[Prompt]
In the extract on father involvement in autism intervention, condense the paragraph that begins "Once parents have logged in" into a bulleted list that keeps its main facts.
--- Selected extract ---
One area of research that has shown increasing relevance to treatment is the role of family involvement in child development.  For instance, researchers examining the role of parents suggest that home intervention programs can help autistic children function more independently in the community as adults (Ozonoff & Cathcart, 1998).  Parent participation can also facilitate generalization of the child’s learned skills over a variety of settings (Levy, Kim, & Olive, 2006).  There are also reports of children in intervention programs with parental involvement who had increased intelligence scores, which in turn improved their ability to participate in general education (Levy, Kim, & Olive, 2006).

 

Much of the research on parental involvement has come from looking at mothers as the primary caregivers.  Recent work, however, has focused on fathers and the effect of their involvement on child development (Lamb, 1987; Tiedge and Darling-Fisher, 1996).  In our own in-home work with fathers, we have provided evidence that that fathers acquired and successfully implemented the training skills they were taught and that the autistic children exhibited improvement in their precommunication skills (Elder, Valcante, Won & Zylis, 2003; Seung, Ashwell, Elder & Valcante, 2006).  Additionally, when fathers of children with autism are involved in their child’s life, they report increased feelings of parental competence and marital satisfaction than fathers who are not as involved (Seung, Ashwell, Elder & Valcante, 2006).  In sum, results of our research indicate that the in-home training for fathers of children with autism is effective and valued by the participating families.

 

One of the obvious challenges of our work is that it requires in-home visits.  This becomes potentially problematic at two levels.  First, we have a successfully-demonstrated intervention; however, if the father does not acquire all of the requisite skills, or the father’s skill level remediates over time, it requires another at-home visit for re-training.  Second, success should equate to the delivery of this intervention to multiple households; staffing issues prevents such issues.  Limited research has been conducted to study the relationship between technology and father involvement; therefore, a novel system has been built to study the impact of a technology-based intervention on fathers and the resulting effects on their children with autism.

 


 

Description of the system

 

 

Figure 1:  Screenshot of the homepage.

 

 

The Autism Family Training Project is a web and database driven technology that allows researchers and parents to interact online.  The main website (http://autism.coe.ufl.edu; Figure 1) permits anyone from the public to learn more about the project and related resources.  It also allows researchers and parents to log-in. 

 

 

Figure 2:  Parent login.

 

 

Once parents have logged in, they have the opportunity to participate in number of ways (Figure 2).  First, they have access to recent news and to a calendar of upcoming events (e.g. training).  Second, they have access to instructional videos. The instructional videos include actual training as well as exemplary practices related to the instruction.  Third, parents can see examples of personal videos. When researchers visit homes, they take video of the fathers interacting to show them personal examples of behaviors that need to be reinforced or changed.  (A long-term goal would be to have the fathers actually upload their own videos or to login using a webcam.)  When a father views a video, he can take notes about the video to remember what went well or needed to be changed that day.  He can also take notes so that later, when he shows the video to the mother (or siblings, grandparents, and other family members), he can remember various aspects of the training.  A resource library and discussion forum (currently between the father and researchers) provides additional support.

 

 

Figure 3:  Researcher pages.
--- Data section ---
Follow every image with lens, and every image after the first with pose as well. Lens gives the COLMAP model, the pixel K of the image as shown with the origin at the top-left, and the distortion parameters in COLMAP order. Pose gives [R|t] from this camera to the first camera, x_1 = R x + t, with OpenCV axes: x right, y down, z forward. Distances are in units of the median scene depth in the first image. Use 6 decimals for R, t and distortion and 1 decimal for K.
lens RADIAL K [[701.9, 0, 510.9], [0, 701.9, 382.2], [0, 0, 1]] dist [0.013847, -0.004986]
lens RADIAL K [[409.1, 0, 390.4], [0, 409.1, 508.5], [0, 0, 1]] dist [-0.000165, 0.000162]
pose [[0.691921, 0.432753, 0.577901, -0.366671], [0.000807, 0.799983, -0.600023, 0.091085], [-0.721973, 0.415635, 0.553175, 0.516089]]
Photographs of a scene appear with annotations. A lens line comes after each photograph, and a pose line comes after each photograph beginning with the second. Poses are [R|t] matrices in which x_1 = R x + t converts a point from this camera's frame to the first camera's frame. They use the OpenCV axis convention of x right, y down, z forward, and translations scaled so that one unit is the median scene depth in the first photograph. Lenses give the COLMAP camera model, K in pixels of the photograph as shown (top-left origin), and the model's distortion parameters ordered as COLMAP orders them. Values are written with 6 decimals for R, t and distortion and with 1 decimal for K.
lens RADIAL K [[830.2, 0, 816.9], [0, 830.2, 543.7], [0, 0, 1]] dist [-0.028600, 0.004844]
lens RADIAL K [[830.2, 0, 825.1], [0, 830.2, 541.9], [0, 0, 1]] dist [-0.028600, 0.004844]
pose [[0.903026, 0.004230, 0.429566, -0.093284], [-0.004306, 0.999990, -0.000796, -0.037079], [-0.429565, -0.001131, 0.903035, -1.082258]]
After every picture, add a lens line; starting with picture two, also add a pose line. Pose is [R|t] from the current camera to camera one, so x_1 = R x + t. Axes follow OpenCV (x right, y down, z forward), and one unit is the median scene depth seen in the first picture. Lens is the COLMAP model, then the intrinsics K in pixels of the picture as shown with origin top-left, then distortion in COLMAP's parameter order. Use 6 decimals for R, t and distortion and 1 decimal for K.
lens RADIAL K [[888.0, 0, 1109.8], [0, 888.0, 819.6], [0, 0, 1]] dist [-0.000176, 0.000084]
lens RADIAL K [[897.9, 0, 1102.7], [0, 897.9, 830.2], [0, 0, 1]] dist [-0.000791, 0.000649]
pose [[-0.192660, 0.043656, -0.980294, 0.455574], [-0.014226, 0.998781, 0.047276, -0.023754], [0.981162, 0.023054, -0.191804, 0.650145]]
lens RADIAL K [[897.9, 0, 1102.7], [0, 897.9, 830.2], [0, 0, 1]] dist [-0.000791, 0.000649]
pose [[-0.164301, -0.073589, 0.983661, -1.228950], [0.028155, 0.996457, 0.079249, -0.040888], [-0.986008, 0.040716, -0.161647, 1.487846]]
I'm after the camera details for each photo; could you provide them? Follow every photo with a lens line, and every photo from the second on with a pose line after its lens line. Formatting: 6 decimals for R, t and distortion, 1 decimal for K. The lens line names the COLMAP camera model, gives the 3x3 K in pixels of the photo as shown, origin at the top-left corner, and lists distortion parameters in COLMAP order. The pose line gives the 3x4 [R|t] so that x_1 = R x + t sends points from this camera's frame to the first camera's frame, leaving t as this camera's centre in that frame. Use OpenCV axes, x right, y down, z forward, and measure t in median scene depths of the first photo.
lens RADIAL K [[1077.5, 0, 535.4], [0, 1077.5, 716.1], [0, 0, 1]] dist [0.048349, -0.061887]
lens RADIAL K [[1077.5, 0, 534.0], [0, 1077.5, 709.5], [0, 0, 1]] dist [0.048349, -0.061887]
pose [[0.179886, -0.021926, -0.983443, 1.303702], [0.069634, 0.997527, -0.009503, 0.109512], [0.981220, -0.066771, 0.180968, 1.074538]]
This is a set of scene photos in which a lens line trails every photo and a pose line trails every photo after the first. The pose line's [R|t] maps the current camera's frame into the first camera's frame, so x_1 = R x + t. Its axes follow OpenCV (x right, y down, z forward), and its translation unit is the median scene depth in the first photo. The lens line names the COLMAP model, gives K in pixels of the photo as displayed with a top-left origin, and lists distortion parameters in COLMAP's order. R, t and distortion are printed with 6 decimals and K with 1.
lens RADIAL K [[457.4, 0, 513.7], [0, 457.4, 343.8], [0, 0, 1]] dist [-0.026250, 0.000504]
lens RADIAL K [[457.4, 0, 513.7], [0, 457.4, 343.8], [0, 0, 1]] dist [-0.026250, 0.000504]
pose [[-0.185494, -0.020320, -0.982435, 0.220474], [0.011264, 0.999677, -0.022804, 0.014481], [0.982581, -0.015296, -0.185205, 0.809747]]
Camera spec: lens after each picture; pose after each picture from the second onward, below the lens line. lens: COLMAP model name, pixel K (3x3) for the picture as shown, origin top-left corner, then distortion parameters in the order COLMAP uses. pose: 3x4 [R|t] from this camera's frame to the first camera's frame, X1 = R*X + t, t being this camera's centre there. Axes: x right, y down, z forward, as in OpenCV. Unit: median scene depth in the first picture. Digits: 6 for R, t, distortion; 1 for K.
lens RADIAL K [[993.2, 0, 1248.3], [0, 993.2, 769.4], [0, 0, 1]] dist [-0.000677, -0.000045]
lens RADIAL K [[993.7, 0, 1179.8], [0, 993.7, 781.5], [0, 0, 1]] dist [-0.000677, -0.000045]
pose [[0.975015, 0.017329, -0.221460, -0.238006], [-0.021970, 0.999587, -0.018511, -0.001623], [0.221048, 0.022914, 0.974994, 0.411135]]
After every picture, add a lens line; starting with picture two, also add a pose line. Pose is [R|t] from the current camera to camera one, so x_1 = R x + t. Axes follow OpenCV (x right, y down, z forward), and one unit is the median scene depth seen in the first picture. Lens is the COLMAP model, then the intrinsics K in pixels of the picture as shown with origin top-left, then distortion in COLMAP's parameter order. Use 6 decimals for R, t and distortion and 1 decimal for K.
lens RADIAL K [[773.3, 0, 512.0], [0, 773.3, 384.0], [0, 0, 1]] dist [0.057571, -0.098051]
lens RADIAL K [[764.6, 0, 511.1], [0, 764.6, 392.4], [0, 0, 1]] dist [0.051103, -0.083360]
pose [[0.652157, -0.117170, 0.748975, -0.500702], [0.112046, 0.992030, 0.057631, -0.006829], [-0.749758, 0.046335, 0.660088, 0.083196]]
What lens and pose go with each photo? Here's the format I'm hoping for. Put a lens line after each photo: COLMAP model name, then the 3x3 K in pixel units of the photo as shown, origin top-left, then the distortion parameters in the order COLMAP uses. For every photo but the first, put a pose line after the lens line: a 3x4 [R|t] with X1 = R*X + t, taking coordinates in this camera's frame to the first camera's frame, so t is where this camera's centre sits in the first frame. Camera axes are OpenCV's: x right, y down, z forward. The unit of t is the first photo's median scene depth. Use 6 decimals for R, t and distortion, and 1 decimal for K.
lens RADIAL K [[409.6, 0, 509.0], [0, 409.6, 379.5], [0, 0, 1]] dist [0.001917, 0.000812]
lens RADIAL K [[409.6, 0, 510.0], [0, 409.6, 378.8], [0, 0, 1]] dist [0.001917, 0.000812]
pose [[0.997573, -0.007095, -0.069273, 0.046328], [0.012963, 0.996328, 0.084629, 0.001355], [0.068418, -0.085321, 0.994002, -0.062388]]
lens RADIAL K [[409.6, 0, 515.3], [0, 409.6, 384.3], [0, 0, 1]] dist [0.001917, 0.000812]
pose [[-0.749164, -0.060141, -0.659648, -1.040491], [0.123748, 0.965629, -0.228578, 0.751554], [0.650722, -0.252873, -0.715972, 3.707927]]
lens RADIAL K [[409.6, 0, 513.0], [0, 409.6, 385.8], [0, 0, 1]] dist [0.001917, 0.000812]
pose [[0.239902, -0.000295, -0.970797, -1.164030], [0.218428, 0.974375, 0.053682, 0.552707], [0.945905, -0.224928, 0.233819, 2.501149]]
---
[Response area]
- After logging in, parents can take part in several ways.
- They can see recent news and a calendar of upcoming events, such as training.
- They can watch instructional videos that cover actual training and exemplary practices related to the instruction.
- They can view personal videos that researchers record during home visits. These show fathers interacting and point out behaviors that need to be reinforced or changed.
- A long-term goal is for fathers to upload their own videos or log in using a webcam.
- While watching a video, a father can take notes on what went well or needed to change that day. The notes also help him recall parts of the training when he later shows the video to the mother or other family members.
- A resource library and a discussion forum give additional support. The forum is currently between the father and the researchers.